• [任务要求]:
1. 判断下列三项说法是否与关于七里镇窑址的节选相符:(a)考古队鉴定七里镇现存的窑包有16个;(b)七里镇位于赣州城西约六公里处;(c)七里窑初创时期主要烧制白釉瓷。每项回答“是”或“否”,并原样引用节选中起决定作用的文字。
2. 将关于七里镇窑址的节选中从“瓷片掩映下,是一个个小窑包,草木茂盛,绿”一直到“最大、烧制历史最长的古窑址。”的文字一字不差地抄写下来。

• [阅读节选]:
从当年7月至12月,肖发标带领省文物考古研究所考古队员,在这里整整奋战了5个多月,对七里镇窑址的周屋坞与赖屋岭两个窑包进行了主动性考古发掘。现在,发掘工作顺利结束,发掘成果令人惊喜:新发掘出的七里镇龙窑,是目前全国所见窑室最高、最大的龙窑,保留了最全、最丰富的宋代窑炉建造技术信息,超出了以前考古界对宋元龙窑的常规性认识,对破解长期困扰古窑址考古界的唐宋龙窑砌筑技术带来了希望。
这个沉寂了六百多年的古窑场,再次吸引了人们的目光。人们纷纷走进七里镇,去感受那炉千年窑火的温度——
一
七里镇,又称“七鲤镇”,在赣州城东约六公里处,现为章贡区水东镇七里村。村子坐落在贡江边,七条山脚一字排开,斜插江边,分开七条水路,如七条大鲤嬉戏抢水上行。
走进七里镇,十里长堤、窑场古道、千年古榕,构成了一幅厚重的图画。而更让人惊叹的是,村民的门前屋后和道旁路侧,到处可见砂碛斑斑的古瓷片,虽历经千百年岁月的磨损,釉面依旧清晰可见。它们犹如祖先的名片,记载着七里窑场的兴衰。即便是一些断壁残垣,也嵌满了古瓷碎片,在阳光照射下,泛着青幽的光。
瓷片掩映下,是一个个小窑包,草木茂盛,绿意盎然,很难想象这树木下曾烈烈扬扬地烧过那一炉窑火。窑门早已封闭,杂草覆盖。
像这样的窑包,考古队鉴定现存16个。由于七里镇人员迁徙频繁,至今已换了两三轮居民,加上新中国成立后,旧窑址上建了一批大中型单位,原先兴盛时窑包有多少,岁月更迭中毁掉了多少,已很难考证,而今仅留下袁屋岭、刘家岭、周屋坞、张屋岭、罗屋岭、赖家岭、砂子岭等处。但仅凭此,七里镇已当之无愧地成为目前江西规模最大、烧制历史最长的古窑址。
七里镇窑的烧造历史,起于唐末。清乾隆二十一年《赣县志》记载:“唐末常官设瓷窑于七里镇。”可知七里镇在唐末就已有了瓷窑,并驻有税务官差。
当然,那是七里窑的初创时期,主要烧的是青釉瓷,大多数瓷器质量较差,而且制法不一。这一时期的瓷器,来自当地土著窑工的烧造。
谁也没有料到,没过多久,这里烧造的瓷器会迎来一个惊人的飞跃。造成这种飞跃的,是战乱。
唐代中后期,藩镇割据,动乱频繁。先有安史之乱,继有黄巢农民大起义。中原大地社会动荡,民不聊生。大批流民扶老携幼,告别黄河,越过淮河,渡过长江,出鄱阳湖逆赣江而上,浩浩荡荡向赣南艰难行进。千里赣江,足音壮阔,成了一条巨大的生命通道,源源不断地接纳着万千流民。

(数据条目)
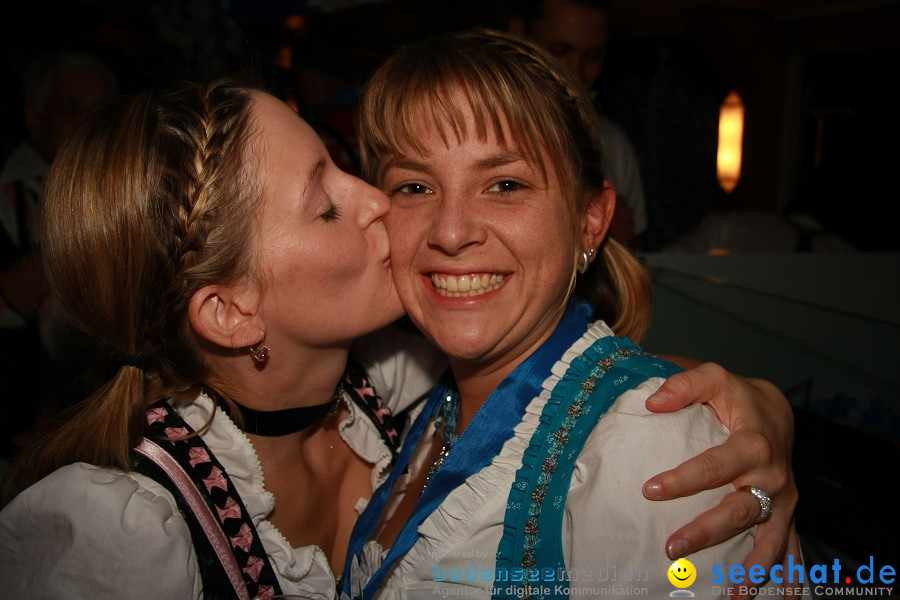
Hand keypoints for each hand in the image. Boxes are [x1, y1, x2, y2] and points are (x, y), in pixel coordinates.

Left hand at [642, 362, 800, 599]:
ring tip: (732, 595)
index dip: (683, 479)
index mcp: (754, 444)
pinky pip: (790, 548)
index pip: (715, 466)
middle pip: (739, 511)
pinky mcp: (786, 514)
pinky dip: (788, 575)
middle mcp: (772, 477)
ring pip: (767, 539)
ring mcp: (782, 500)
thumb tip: (653, 403)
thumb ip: (684, 385)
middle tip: (672, 548)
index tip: (650, 490)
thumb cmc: (738, 396)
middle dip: (706, 532)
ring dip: (751, 569)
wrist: (777, 410)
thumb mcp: (714, 378)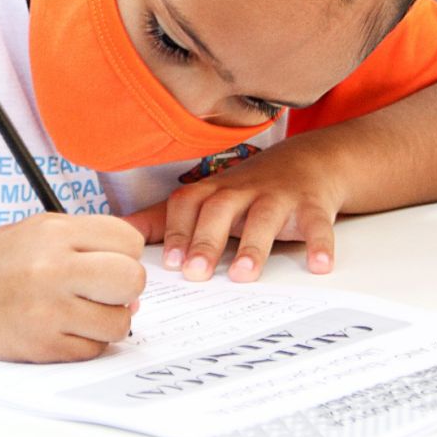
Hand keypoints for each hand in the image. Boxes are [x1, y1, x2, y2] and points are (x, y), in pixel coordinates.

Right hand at [0, 213, 145, 362]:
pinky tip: (60, 329)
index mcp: (55, 232)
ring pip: (119, 323)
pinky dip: (84, 344)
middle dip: (125, 289)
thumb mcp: (37, 232)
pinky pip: (92, 350)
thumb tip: (130, 283)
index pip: (128, 240)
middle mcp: (53, 267)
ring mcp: (48, 309)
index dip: (124, 255)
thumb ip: (86, 245)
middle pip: (131, 280)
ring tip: (80, 313)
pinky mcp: (41, 345)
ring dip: (107, 322)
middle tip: (103, 292)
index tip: (107, 263)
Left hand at [124, 137, 342, 283]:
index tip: (168, 262)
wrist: (310, 160)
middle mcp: (243, 189)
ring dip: (255, 246)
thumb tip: (117, 235)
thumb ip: (163, 218)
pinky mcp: (313, 206)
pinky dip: (319, 244)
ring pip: (265, 216)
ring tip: (244, 276)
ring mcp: (279, 195)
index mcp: (214, 190)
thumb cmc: (249, 188)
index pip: (187, 204)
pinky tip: (319, 266)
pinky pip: (317, 224)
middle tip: (195, 274)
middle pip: (221, 209)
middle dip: (207, 240)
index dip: (176, 230)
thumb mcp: (206, 198)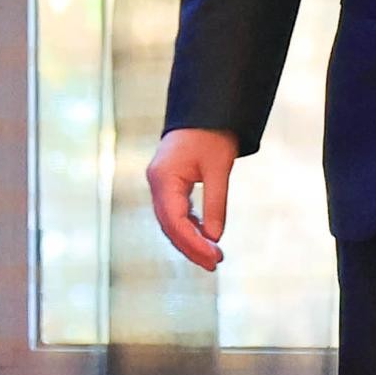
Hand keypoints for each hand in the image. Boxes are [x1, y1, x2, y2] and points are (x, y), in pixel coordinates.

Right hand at [147, 127, 239, 271]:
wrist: (205, 110)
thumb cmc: (212, 135)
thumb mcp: (219, 168)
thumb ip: (215, 202)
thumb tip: (214, 237)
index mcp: (164, 177)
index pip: (175, 220)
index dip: (193, 242)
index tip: (214, 257)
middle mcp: (156, 183)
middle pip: (169, 225)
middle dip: (191, 247)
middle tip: (214, 263)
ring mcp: (159, 184)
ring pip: (170, 222)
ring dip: (189, 240)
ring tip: (212, 257)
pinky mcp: (167, 184)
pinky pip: (174, 213)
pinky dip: (188, 227)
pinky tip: (204, 238)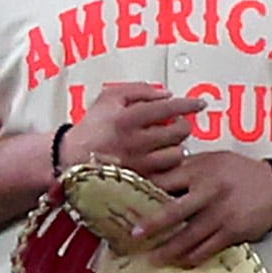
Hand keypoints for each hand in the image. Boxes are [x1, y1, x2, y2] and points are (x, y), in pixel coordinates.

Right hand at [62, 81, 195, 177]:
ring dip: (177, 146)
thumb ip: (138, 90)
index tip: (199, 104)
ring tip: (166, 143)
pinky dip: (170, 165)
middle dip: (182, 126)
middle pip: (178, 132)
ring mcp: (139, 164)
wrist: (72, 157)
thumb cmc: (94, 126)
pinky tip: (162, 158)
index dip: (187, 105)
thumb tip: (167, 94)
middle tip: (175, 124)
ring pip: (177, 154)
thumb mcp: (109, 98)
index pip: (168, 108)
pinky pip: (169, 173)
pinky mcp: (141, 182)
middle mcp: (135, 142)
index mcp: (127, 118)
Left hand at [138, 149, 271, 265]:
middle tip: (134, 235)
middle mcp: (209, 192)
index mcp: (200, 171)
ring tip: (153, 258)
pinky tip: (181, 261)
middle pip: (173, 212)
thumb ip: (187, 167)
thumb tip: (155, 177)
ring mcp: (221, 214)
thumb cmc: (239, 171)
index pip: (166, 182)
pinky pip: (208, 249)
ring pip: (189, 237)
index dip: (145, 192)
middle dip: (152, 226)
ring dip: (169, 250)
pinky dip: (192, 257)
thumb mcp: (213, 160)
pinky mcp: (233, 232)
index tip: (128, 203)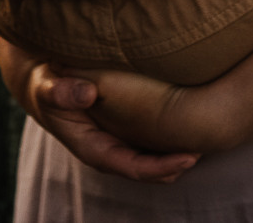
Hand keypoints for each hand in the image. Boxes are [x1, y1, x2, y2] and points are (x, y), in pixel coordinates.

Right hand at [0, 36, 197, 183]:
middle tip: (207, 148)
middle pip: (151, 169)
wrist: (45, 84)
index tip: (188, 158)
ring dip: (179, 151)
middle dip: (178, 163)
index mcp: (95, 149)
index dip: (162, 167)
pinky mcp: (127, 128)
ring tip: (208, 138)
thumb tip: (88, 92)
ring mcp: (120, 141)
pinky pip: (154, 139)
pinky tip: (193, 121)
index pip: (134, 168)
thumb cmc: (46, 87)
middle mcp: (112, 150)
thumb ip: (61, 92)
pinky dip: (173, 135)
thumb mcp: (47, 88)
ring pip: (155, 155)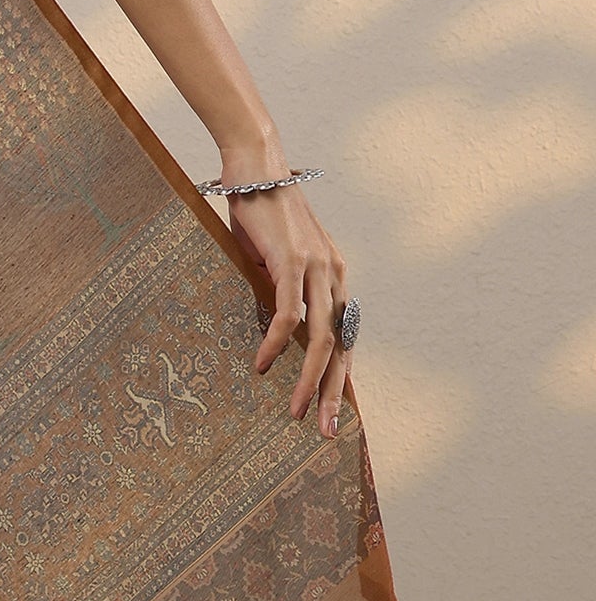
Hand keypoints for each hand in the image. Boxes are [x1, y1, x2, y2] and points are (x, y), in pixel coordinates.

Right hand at [223, 179, 351, 437]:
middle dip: (335, 395)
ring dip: (309, 381)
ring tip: (297, 412)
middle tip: (328, 432)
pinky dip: (274, 345)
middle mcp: (334, 276)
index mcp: (334, 278)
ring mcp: (316, 270)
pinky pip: (286, 315)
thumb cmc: (260, 213)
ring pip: (320, 339)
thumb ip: (278, 289)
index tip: (335, 412)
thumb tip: (268, 325)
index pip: (344, 339)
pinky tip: (261, 366)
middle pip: (341, 348)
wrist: (256, 168)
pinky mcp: (291, 263)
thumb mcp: (272, 259)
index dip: (340, 378)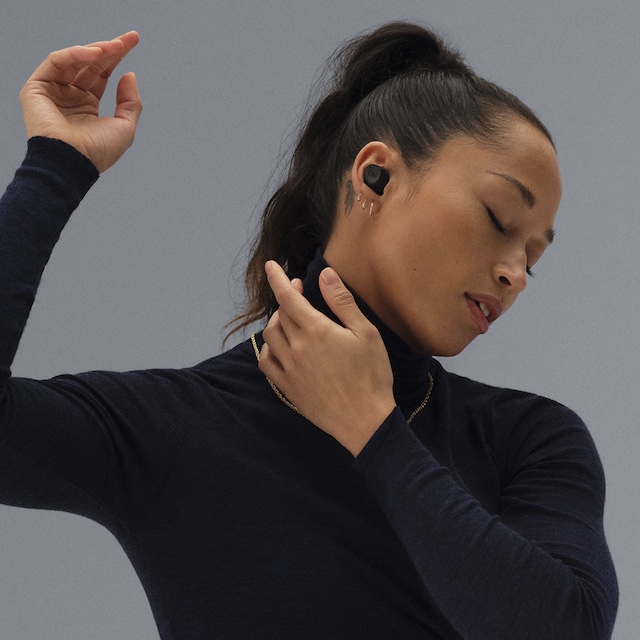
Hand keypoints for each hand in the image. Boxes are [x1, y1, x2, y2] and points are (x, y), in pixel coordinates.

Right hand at [19, 32, 142, 172]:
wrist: (73, 163)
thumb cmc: (98, 152)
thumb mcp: (125, 127)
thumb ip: (130, 102)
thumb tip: (129, 75)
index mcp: (87, 105)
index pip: (102, 74)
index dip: (117, 57)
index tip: (133, 41)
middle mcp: (70, 96)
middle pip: (90, 64)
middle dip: (110, 49)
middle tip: (127, 39)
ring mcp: (53, 91)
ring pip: (74, 60)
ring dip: (95, 50)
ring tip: (114, 46)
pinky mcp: (37, 88)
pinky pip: (56, 62)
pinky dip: (75, 54)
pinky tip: (94, 53)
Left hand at [259, 261, 395, 456]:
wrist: (364, 421)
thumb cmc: (372, 376)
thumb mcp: (366, 333)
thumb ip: (342, 302)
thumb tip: (324, 274)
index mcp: (316, 331)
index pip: (288, 297)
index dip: (278, 279)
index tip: (271, 266)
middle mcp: (297, 348)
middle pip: (280, 315)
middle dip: (287, 299)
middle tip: (299, 293)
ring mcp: (290, 369)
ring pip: (270, 336)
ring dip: (276, 321)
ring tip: (290, 318)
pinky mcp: (288, 388)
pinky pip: (267, 363)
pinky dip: (268, 349)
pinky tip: (279, 347)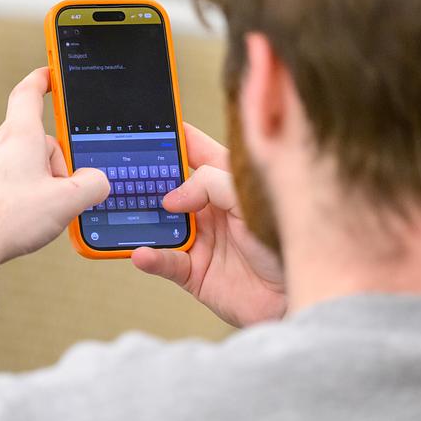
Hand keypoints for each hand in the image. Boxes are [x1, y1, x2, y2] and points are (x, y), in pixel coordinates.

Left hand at [0, 67, 108, 274]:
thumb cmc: (8, 220)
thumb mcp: (66, 203)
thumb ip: (92, 185)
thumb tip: (97, 181)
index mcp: (19, 137)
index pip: (29, 93)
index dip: (42, 80)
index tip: (48, 75)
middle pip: (26, 141)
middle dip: (45, 163)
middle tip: (54, 195)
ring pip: (4, 164)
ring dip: (20, 181)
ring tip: (26, 214)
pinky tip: (2, 221)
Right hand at [131, 123, 285, 326]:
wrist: (297, 294)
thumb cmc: (286, 241)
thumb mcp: (250, 197)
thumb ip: (211, 184)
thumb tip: (172, 197)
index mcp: (228, 183)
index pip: (196, 152)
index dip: (175, 139)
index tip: (151, 125)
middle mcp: (211, 209)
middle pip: (169, 187)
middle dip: (147, 179)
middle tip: (123, 171)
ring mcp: (202, 240)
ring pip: (160, 224)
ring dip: (142, 219)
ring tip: (125, 210)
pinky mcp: (195, 273)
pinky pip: (164, 261)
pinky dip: (151, 257)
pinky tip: (142, 252)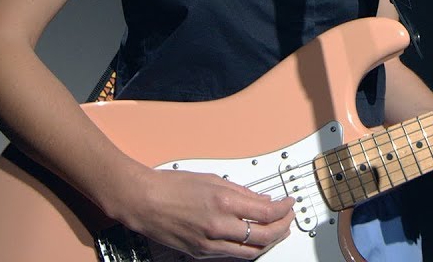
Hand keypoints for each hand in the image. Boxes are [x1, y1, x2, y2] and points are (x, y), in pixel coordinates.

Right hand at [117, 168, 295, 259]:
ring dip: (269, 242)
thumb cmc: (171, 186)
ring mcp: (210, 243)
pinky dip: (247, 248)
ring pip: (251, 252)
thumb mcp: (212, 179)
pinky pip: (232, 254)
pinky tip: (251, 239)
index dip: (284, 210)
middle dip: (283, 228)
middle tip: (288, 218)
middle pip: (265, 236)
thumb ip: (242, 192)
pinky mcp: (200, 253)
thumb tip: (262, 200)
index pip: (267, 213)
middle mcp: (219, 226)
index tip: (289, 204)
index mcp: (224, 202)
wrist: (143, 201)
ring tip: (275, 231)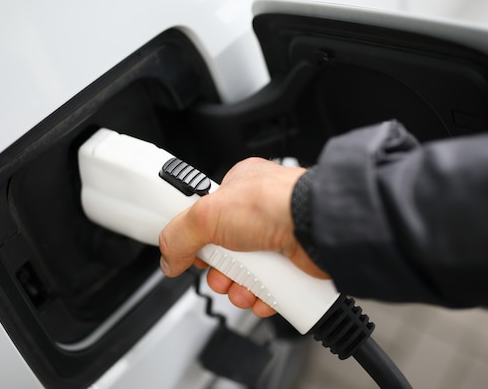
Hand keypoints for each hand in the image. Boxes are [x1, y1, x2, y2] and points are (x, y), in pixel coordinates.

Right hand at [158, 157, 328, 316]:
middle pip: (224, 252)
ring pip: (246, 274)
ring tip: (243, 290)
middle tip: (221, 274)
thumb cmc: (277, 204)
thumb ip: (179, 235)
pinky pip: (270, 289)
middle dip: (219, 273)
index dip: (197, 241)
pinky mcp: (293, 264)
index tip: (193, 255)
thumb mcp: (208, 213)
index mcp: (238, 189)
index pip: (205, 218)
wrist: (319, 228)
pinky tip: (261, 297)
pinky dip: (262, 298)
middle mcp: (259, 213)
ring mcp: (277, 239)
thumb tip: (168, 258)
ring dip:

• [逐题答案]:
1.
(a)是。“像这样的窑包,考古队鉴定现存16个。”
(b)否。“在赣州城东约六公里处”
(c)否。“主要烧的是青釉瓷”

2.
瓷片掩映下,是一个个小窑包,草木茂盛,绿意盎然,很难想象这树木下曾烈烈扬扬地烧过那一炉窑火。窑门早已封闭,杂草覆盖。
像这样的窑包,考古队鉴定现存16个。由于七里镇人员迁徙频繁,至今已换了两三轮居民,加上新中国成立后,旧窑址上建了一批大中型单位,原先兴盛时窑包有多少,岁月更迭中毁掉了多少,已很难考证,而今仅留下袁屋岭、刘家岭、周屋坞、张屋岭、罗屋岭、赖家岭、砂子岭等处。但仅凭此,七里镇已当之无愧地成为目前江西规模最大、烧制历史最长的古窑址。